HOW TO COMPLETE THIS TASK
Only the lines from the beginning of the entries through the one that holds "incluindo alimentação animal, pellets" may appear in the answer, written out exactly and free of pictures.

═════ RECORDED DATA

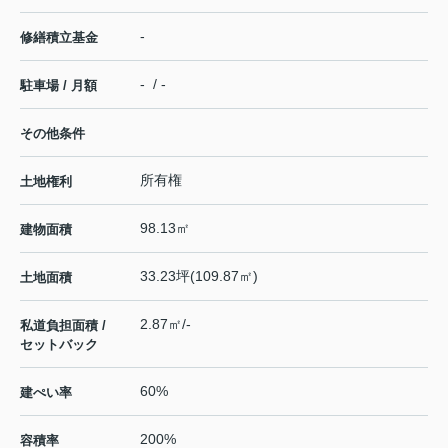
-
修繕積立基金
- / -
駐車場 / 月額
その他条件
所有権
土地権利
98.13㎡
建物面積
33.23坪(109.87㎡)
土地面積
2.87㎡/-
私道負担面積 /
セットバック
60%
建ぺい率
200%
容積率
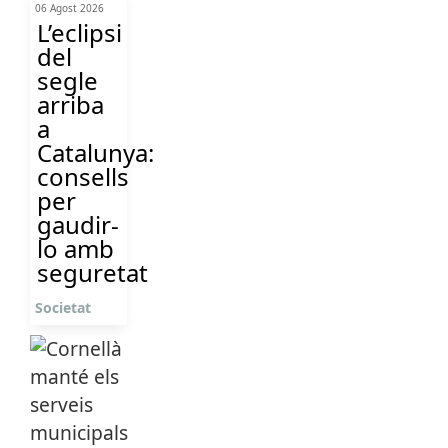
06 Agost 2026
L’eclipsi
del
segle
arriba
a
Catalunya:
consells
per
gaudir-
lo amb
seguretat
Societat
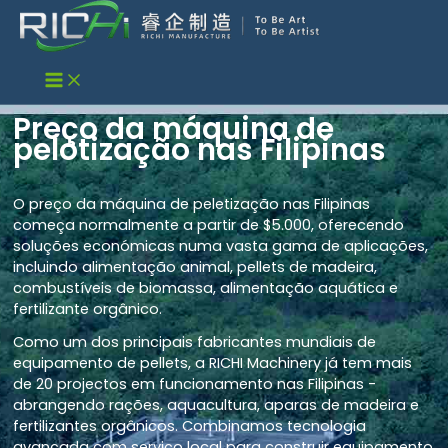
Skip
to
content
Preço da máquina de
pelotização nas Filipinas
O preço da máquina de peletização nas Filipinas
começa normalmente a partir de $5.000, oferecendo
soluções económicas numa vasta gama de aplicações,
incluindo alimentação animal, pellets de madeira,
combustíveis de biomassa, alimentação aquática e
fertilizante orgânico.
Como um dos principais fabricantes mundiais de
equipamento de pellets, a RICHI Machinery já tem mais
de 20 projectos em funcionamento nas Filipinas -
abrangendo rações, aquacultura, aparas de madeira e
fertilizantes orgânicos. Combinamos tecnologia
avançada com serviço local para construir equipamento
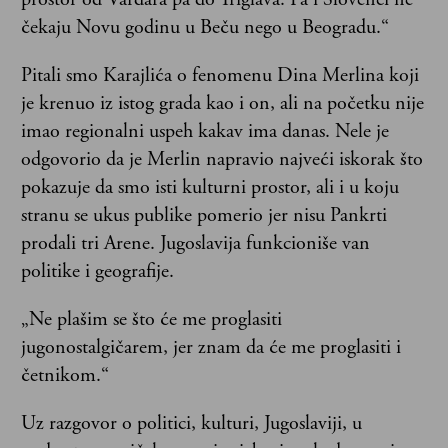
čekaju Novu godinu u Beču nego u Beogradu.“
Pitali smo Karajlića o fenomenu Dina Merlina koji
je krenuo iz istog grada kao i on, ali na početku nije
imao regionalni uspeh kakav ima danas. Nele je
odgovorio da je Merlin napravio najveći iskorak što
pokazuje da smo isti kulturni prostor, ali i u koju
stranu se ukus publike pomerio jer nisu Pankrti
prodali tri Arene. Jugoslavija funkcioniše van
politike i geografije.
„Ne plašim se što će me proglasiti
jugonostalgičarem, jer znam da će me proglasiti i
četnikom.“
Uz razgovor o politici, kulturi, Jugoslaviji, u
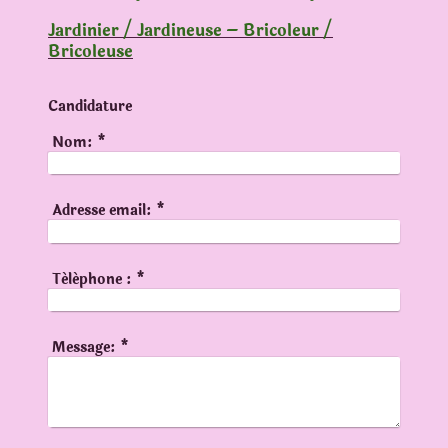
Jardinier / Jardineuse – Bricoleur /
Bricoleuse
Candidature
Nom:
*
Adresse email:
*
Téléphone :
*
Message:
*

══════════

RESULT OF THE EXERCISE
-
修繕積立基金
- / -
駐車場 / 月額
その他条件
所有権
土地権利
98.13㎡
建物面積
33.23坪(109.87㎡)
土地面積
2.87㎡/-
私道負担面積 /
セットバック
60%
建ぺい率
200%
容積率
06 Agost 2026
L’eclipsi
del
segle
arriba
a
Catalunya:
consells
per
gaudir-
lo amb
seguretat
Societat
Skip
to
content
Preço da máquina de
pelotização nas Filipinas
O preço da máquina de peletização nas Filipinas
começa normalmente a partir de $5.000, oferecendo
soluções económicas numa vasta gama de aplicações,
incluindo alimentação animal, pellets de madeira,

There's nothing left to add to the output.